While emphasis on safety is being monitored, the continuing shale gas boom is having a more direct impact on the natural gas pipeline sector, according to a Standard & Poor’s Ratings Services (S&P) analyst who spoke Tuesday with NGI. S&P’s Bill Ferara said the pipeline sector is in a period of transformation from emphasis on long-haul pipes to shorter increments tied to shale basins.

Ferara agreed that the San Bruno pipeline rupture last September in Northern California and several subsequent pipeline incidents have put a spotlight on the regulatory part of the pipeline business, but the real impact has not been felt yet compared to shale developments, which have already manifested themselves in pipeline financial outlooks.

“Certainly the radar is up regarding this [pipeline safety] issue, but we don’t believe at this stage that it is going to have any meaningful impact on the credit quality,” Ferara said. “We haven’t seen any specific regulations put in place, although we feel confident there will be tighter safety measures and further operating oversight, but we still expect the added costs to be recovered in the regulatory process.

“There could be some regulatory lag that could pressure financial profiles. At this stage we don’t see any severe restraints in terms of the amounts of pipe that needs to be replaced. We certainly expect more pipeline to be replaced, but it doesn’t seem as if it is going to be pulled up this year and replaced in a matter of months. It will probably be more of a long-lived program over many years with work being prioritized accordingly. I don’t think it will be a quick fix; it could run five to 10 years.”

On the other hand, shale gas is actually impacting the way S&P and other rating agencies and financial analysts assess the pipes, he said. “The increased supply of the shale is certainly having an influence on gas supplies, and the corresponding greater or less needs for certain pipelines,” Ferara said.

S&P is picking up on the increased recontracting for pipeline services driven by the upswing of the various shale plays in the Northeast, for example. Some of the long-haul pipelines from Texas and the Southeast to the North are not as much in demand as they were prior to the shale boom, he said. “There have also been additional pipes built in the Southeast, so what we’re really seeing for the pipeline sector are lower recontracting rates, or much shorter durations, and a lot of marketing/trading companies are not recontracting capacity because of the weak price environment and low basis spread. So there is generally weakness regarding recontracting.”
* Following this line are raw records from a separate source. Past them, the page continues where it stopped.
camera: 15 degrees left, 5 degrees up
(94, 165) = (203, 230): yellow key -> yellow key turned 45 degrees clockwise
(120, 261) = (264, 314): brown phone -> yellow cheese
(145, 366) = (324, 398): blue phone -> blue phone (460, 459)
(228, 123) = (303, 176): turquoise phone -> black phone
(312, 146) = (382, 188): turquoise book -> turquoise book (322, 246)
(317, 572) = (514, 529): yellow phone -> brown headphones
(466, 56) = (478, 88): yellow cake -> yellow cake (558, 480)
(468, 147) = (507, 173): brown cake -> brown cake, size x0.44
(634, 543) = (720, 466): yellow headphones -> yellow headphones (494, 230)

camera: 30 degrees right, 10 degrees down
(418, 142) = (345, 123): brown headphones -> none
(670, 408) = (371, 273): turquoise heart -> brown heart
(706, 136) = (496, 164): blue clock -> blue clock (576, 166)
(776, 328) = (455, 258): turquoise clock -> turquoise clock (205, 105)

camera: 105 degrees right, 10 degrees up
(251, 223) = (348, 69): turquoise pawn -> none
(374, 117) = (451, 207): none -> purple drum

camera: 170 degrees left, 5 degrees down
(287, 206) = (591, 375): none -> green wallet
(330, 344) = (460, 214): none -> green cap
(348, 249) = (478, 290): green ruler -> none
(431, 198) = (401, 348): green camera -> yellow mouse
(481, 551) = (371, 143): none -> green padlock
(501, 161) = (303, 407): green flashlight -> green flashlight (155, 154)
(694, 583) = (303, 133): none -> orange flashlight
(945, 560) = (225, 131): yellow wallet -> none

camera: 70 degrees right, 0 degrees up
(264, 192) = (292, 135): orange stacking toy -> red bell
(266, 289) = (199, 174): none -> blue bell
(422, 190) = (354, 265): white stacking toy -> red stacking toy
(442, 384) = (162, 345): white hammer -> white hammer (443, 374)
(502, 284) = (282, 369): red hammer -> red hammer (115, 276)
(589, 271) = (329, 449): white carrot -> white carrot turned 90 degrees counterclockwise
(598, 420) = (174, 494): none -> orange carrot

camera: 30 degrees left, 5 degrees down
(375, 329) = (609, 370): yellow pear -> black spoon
Ferara said this is less of a factor in what he called the “pull pipelines” in which the local utilities are “pulling” the new gas supplies to their service territories, compared to the so-called “push pipeline” that are pushing hard to get the supplies out of their respective basins.

“We have had a few ratings downgrades [among the major pipelines] in the last 12 months,” he said, citing Kinder Morgan’s Rockies Express, Midcontinent Express and NGPL pipelines, “so we have seen some weakening of credit quality in the sector.” Ferara stressed that there are still some positives, such as low counterparty risk, average contract life that is still five to six years, and the overall among of revenues collected are typically about 90% firm take-or-pay contractual arrangements.

“There are definitely some positives that remain, but there are some negative pressures, too. We don’t see a lot of interest in building long-haul pipelines, but certainly laterals built to new or converted gas-fired generation plants are becoming real topical.”

The push for laterals and related gas storage tied to gas-fired generation has been the focus, but it has now hit a lull, according to Ferara, as everyone waits for commodity prices and basis spreads to pick up, especially if there is a more definite upturn in the national economy. “We’ll see if reserve margins fall and gas demand increases, or alternatively, if we just stay in this weakened environment for a few more years.”

Ferara said S&P counts El Paso Corp.’s Ruby Pipeline as a long-haul. He said the new westerly Rockies pipeline’s start up has been delayed until July or August, and it has had some cost overruns, but it is expected to “dump meaningful supplies” in Oregon and Northern California, likely displacing some gas now coming from Western Canada. The trend will be more 100- or 200-mile shale-based pipelines, he said.